» **WHAT YOU ARE ASKED TO DO**: Provide an exact copy of the data, excluding the images.

» **DATA BLOCK**:

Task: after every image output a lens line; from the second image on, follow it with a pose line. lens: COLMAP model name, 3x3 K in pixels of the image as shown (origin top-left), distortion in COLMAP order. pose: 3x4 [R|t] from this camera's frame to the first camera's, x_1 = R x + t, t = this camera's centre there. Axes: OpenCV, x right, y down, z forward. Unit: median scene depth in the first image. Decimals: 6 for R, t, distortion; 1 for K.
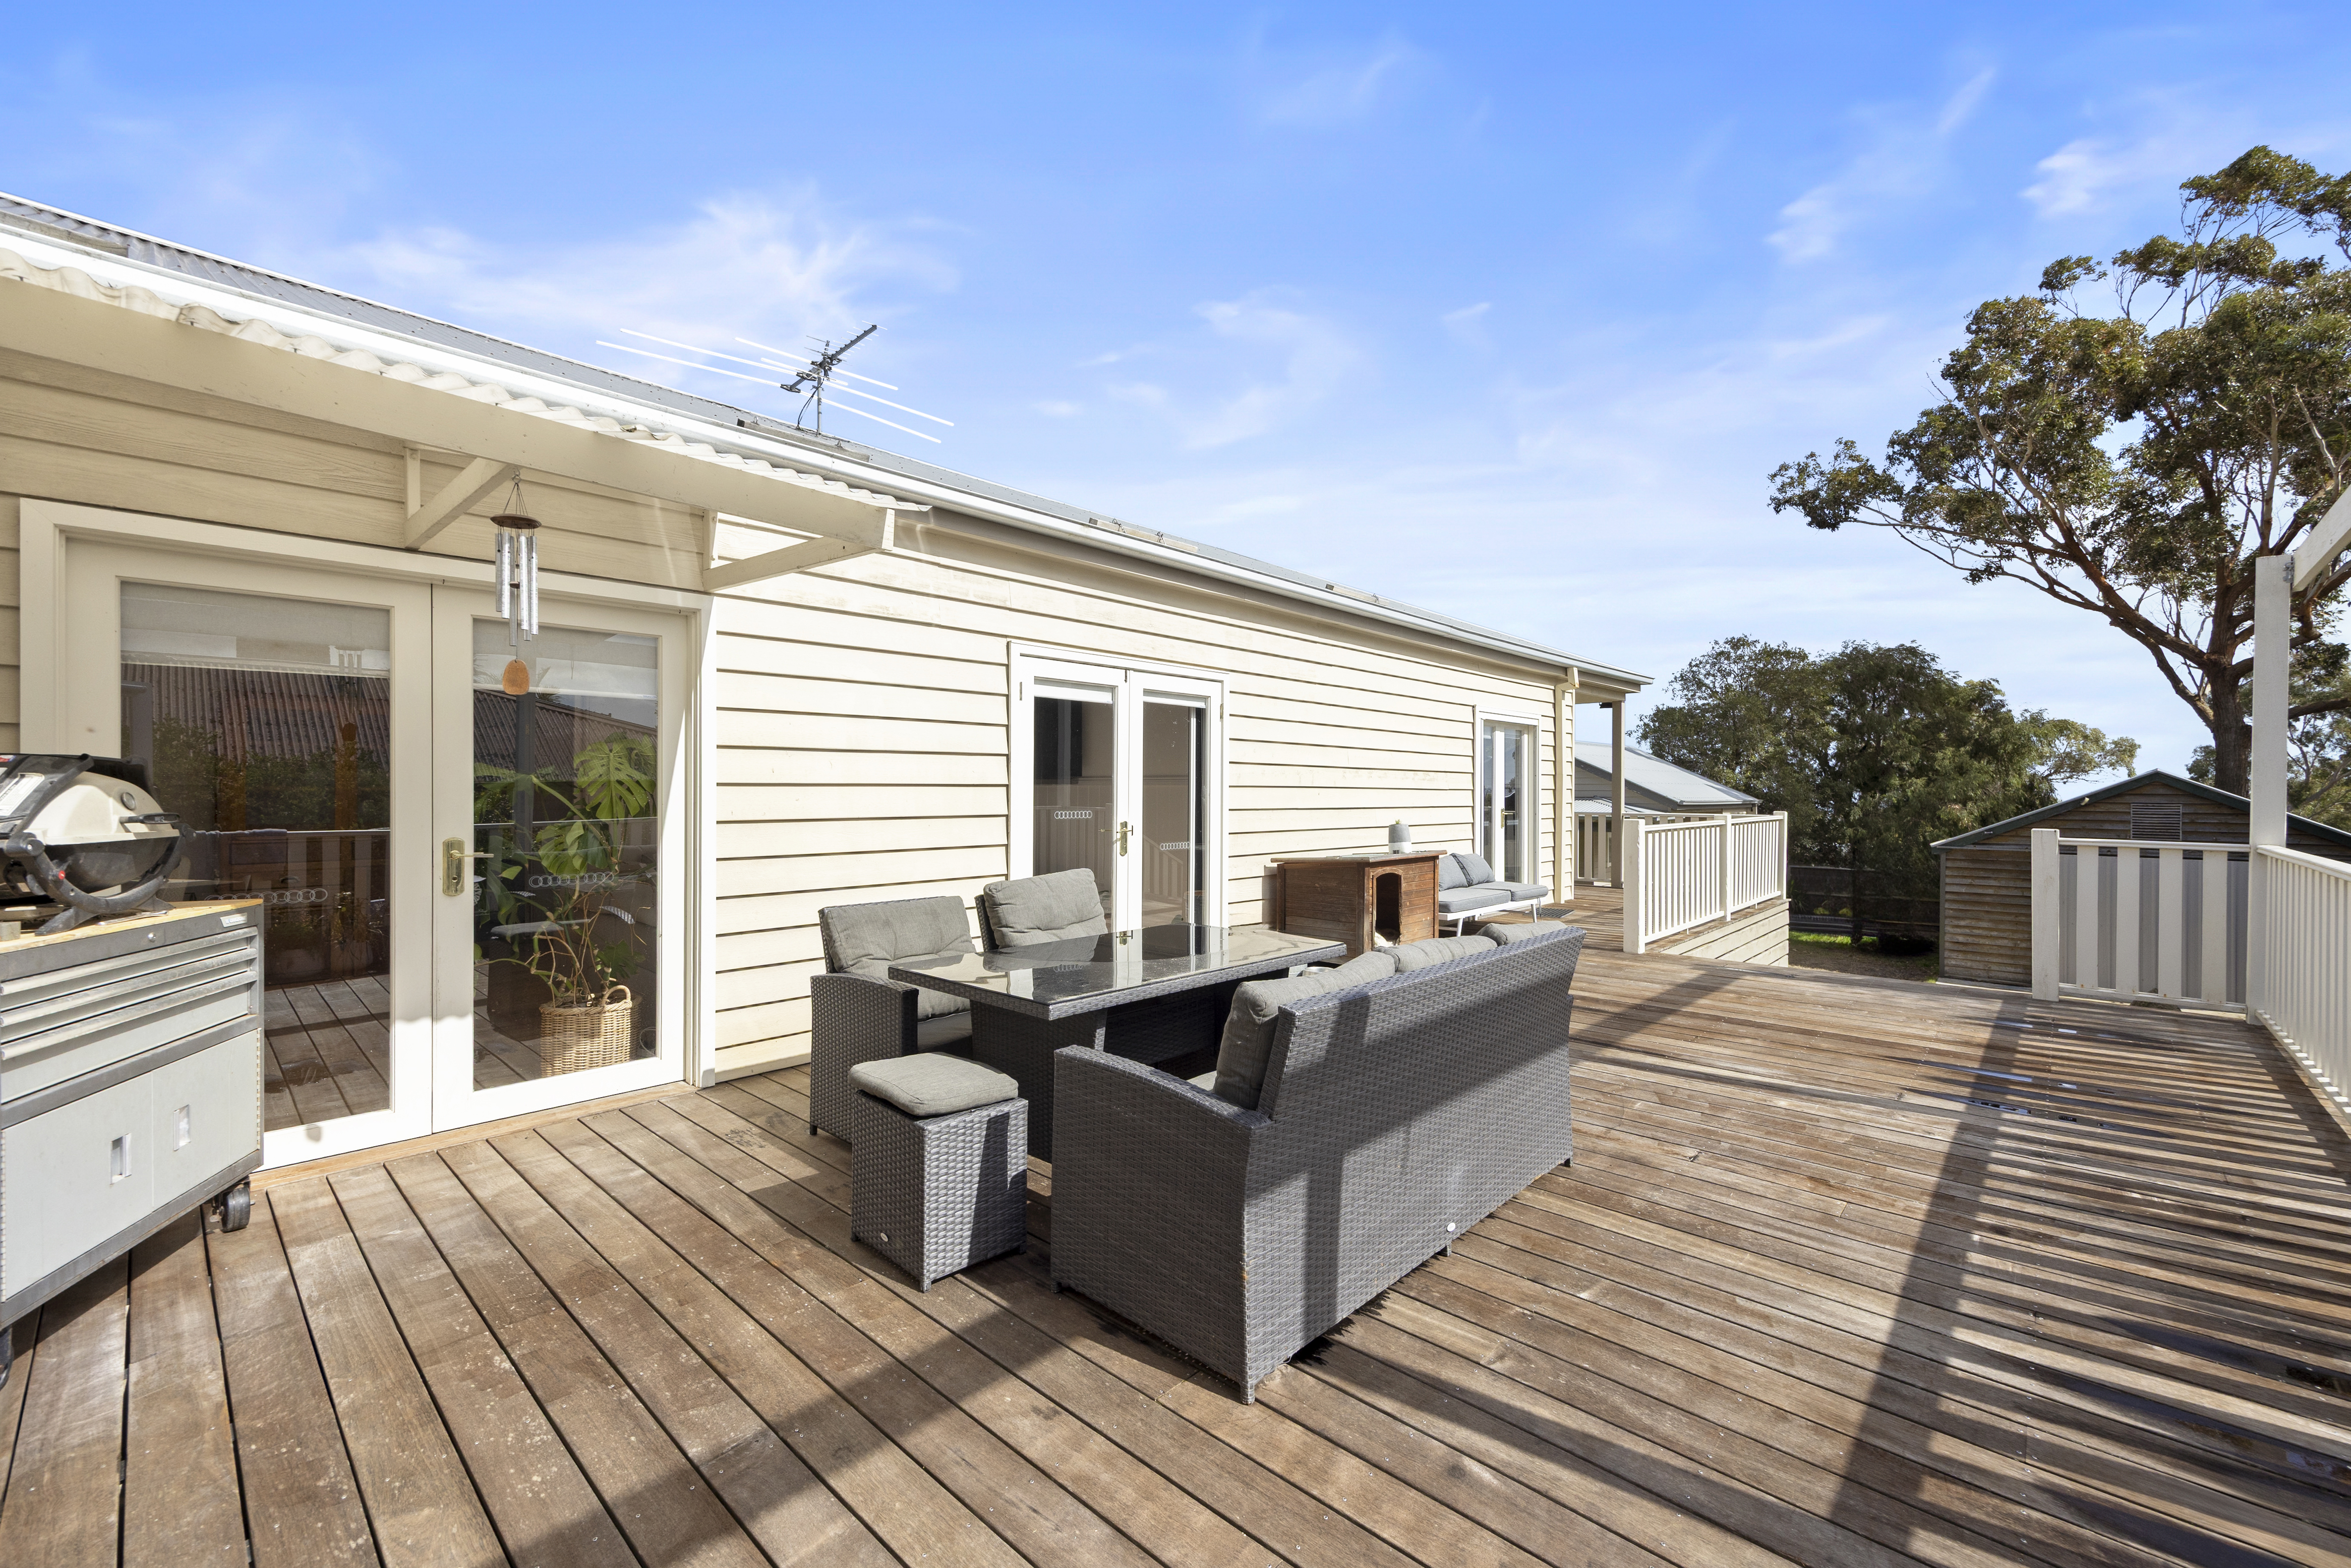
lens RADIAL K [[962.0, 0, 1179.9], [0, 962.0, 788.6], [0, 0, 1]] dist [-0.000915, -0.000133]
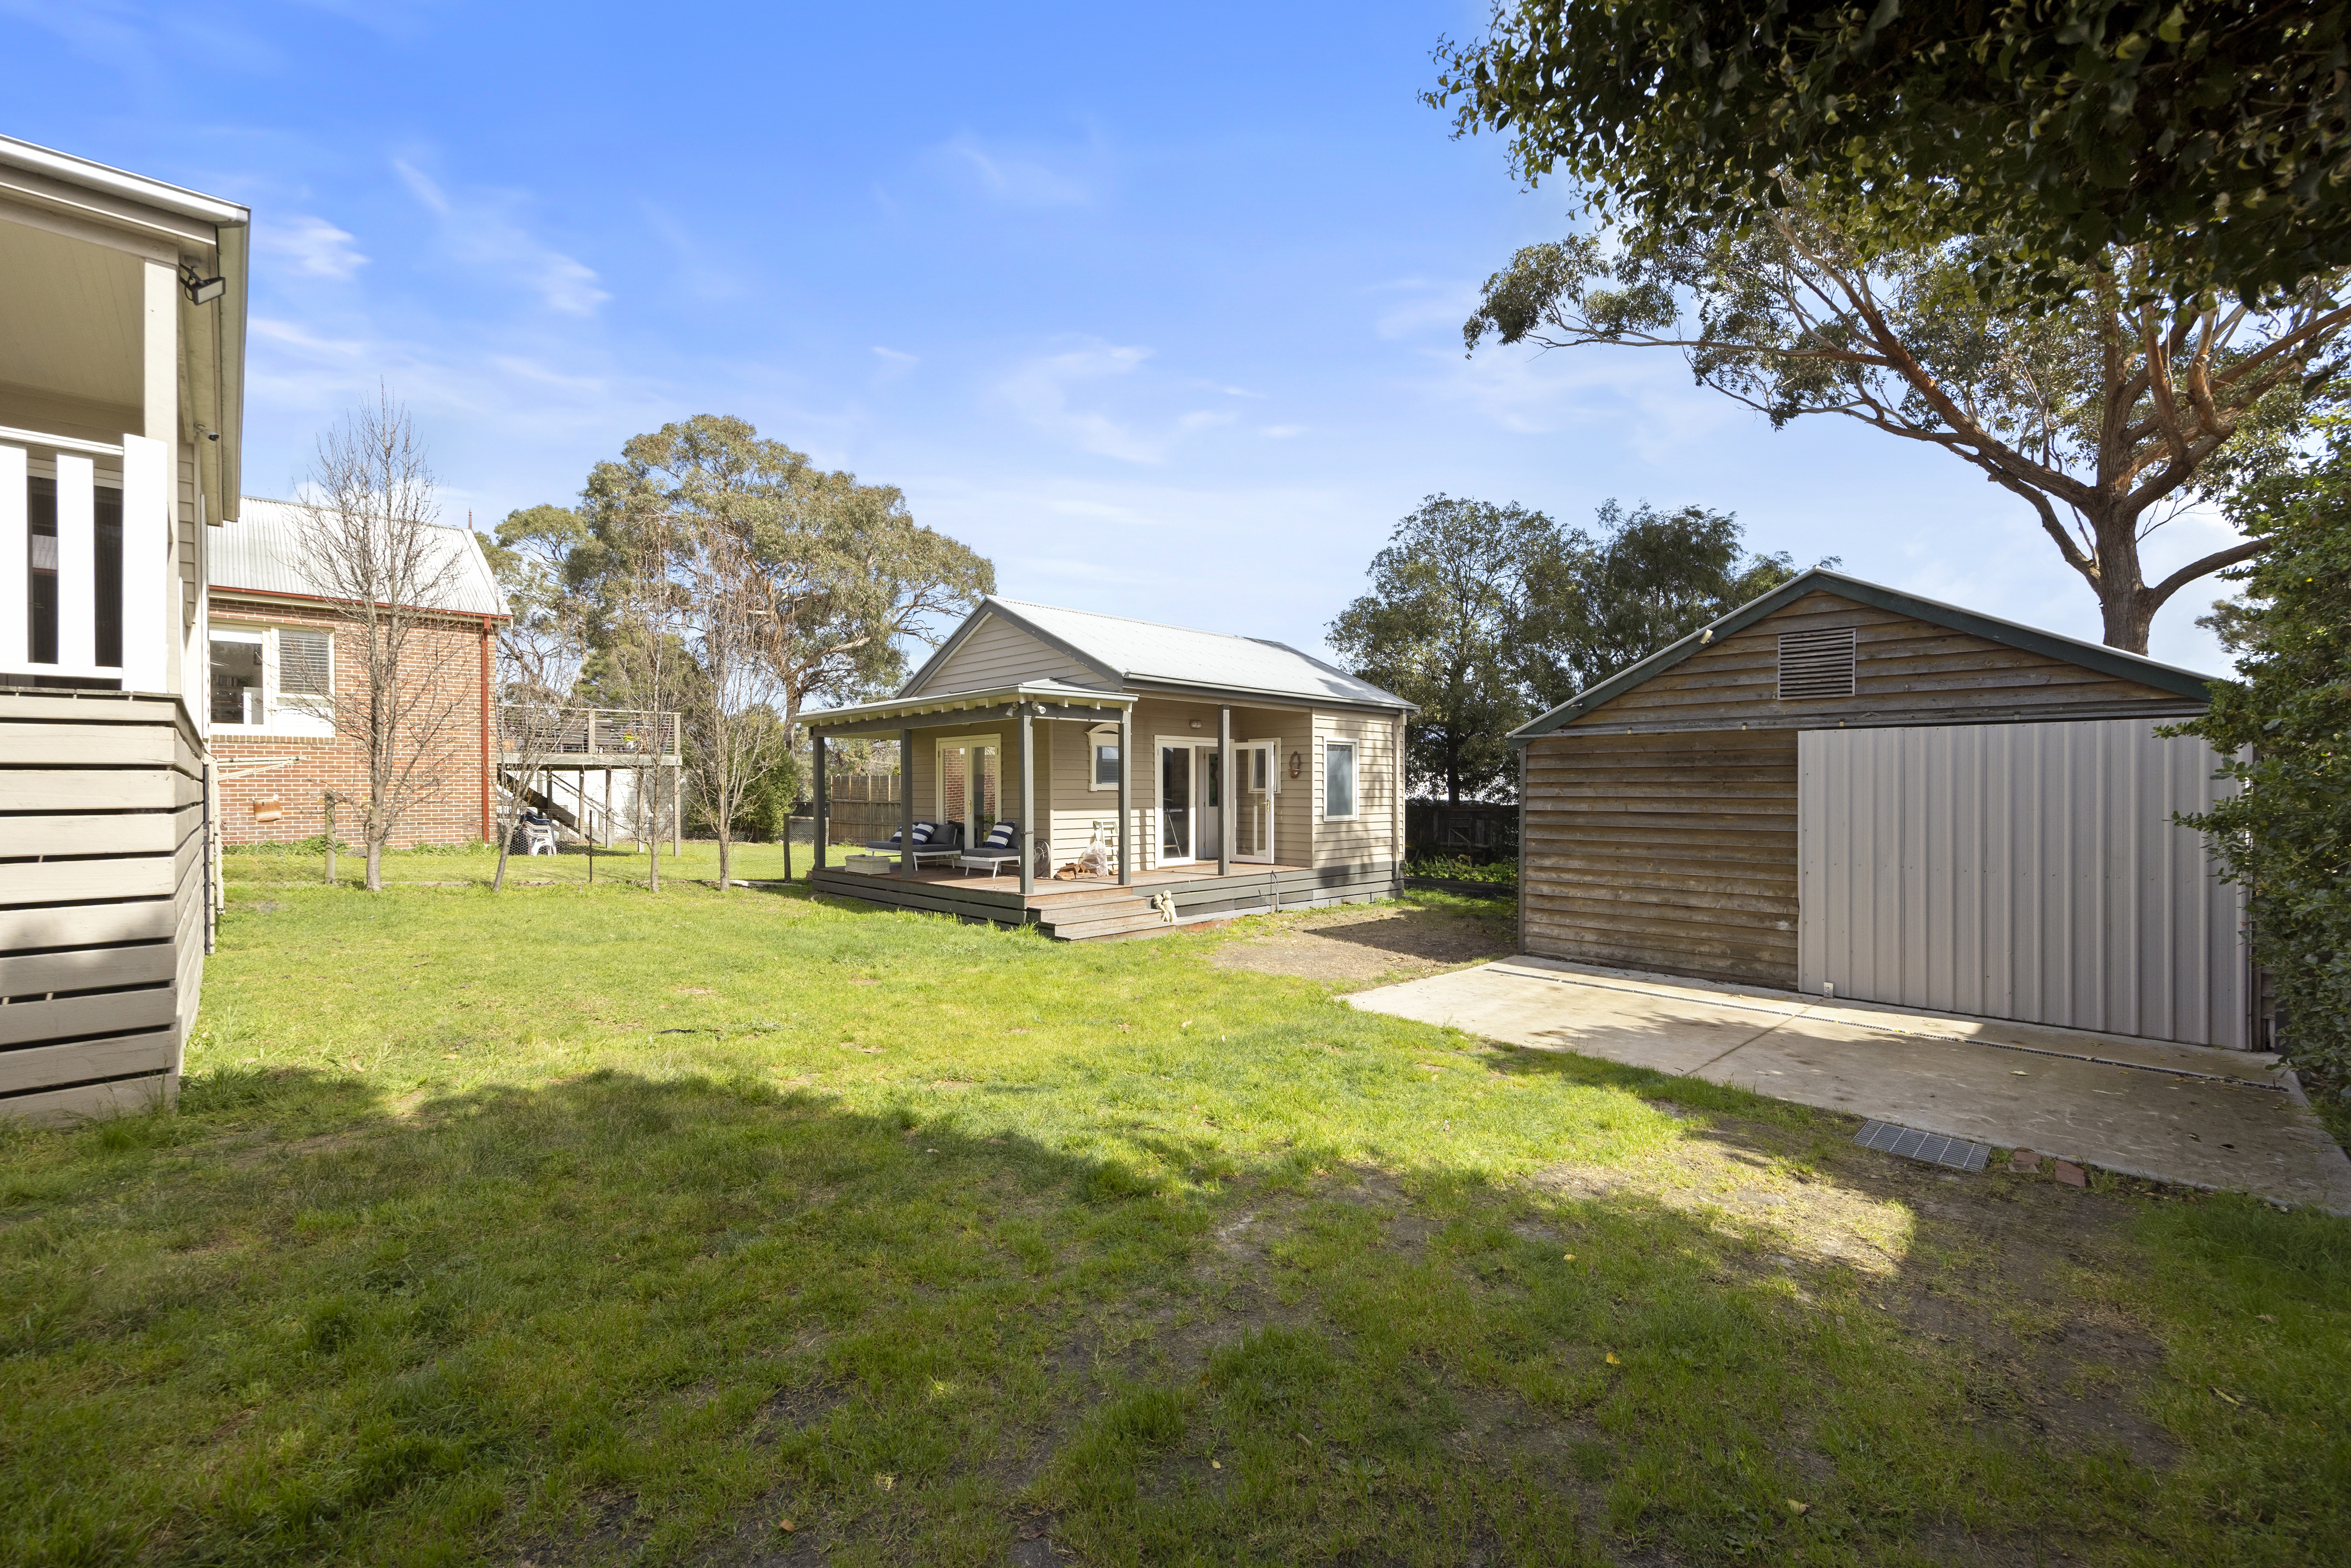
lens RADIAL K [[962.0, 0, 1171.3], [0, 962.0, 790.0], [0, 0, 1]] dist [-0.000915, -0.000133]
pose [[0.998874, -0.004612, -0.047222, 0.609374], [0.004635, 0.999989, 0.000388, 0.093420], [0.047219, -0.000606, 0.998884, 0.394390]]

» **RESULT OF THIS TASK**:
Task: after every image output a lens line; from the second image on, follow it with a pose line. lens: COLMAP model name, 3x3 K in pixels of the image as shown (origin top-left), distortion in COLMAP order. pose: 3x4 [R|t] from this camera's frame to the first camera's, x_1 = R x + t, t = this camera's centre there. Axes: OpenCV, x right, y down, z forward. Unit: median scene depth in the first image. Decimals: 6 for R, t, distortion; 1 for K.
lens RADIAL K [[962.0, 0, 1179.9], [0, 962.0, 788.6], [0, 0, 1]] dist [-0.000915, -0.000133]
lens RADIAL K [[962.0, 0, 1171.3], [0, 962.0, 790.0], [0, 0, 1]] dist [-0.000915, -0.000133]
pose [[0.998874, -0.004612, -0.047222, 0.609374], [0.004635, 0.999989, 0.000388, 0.093420], [0.047219, -0.000606, 0.998884, 0.394390]]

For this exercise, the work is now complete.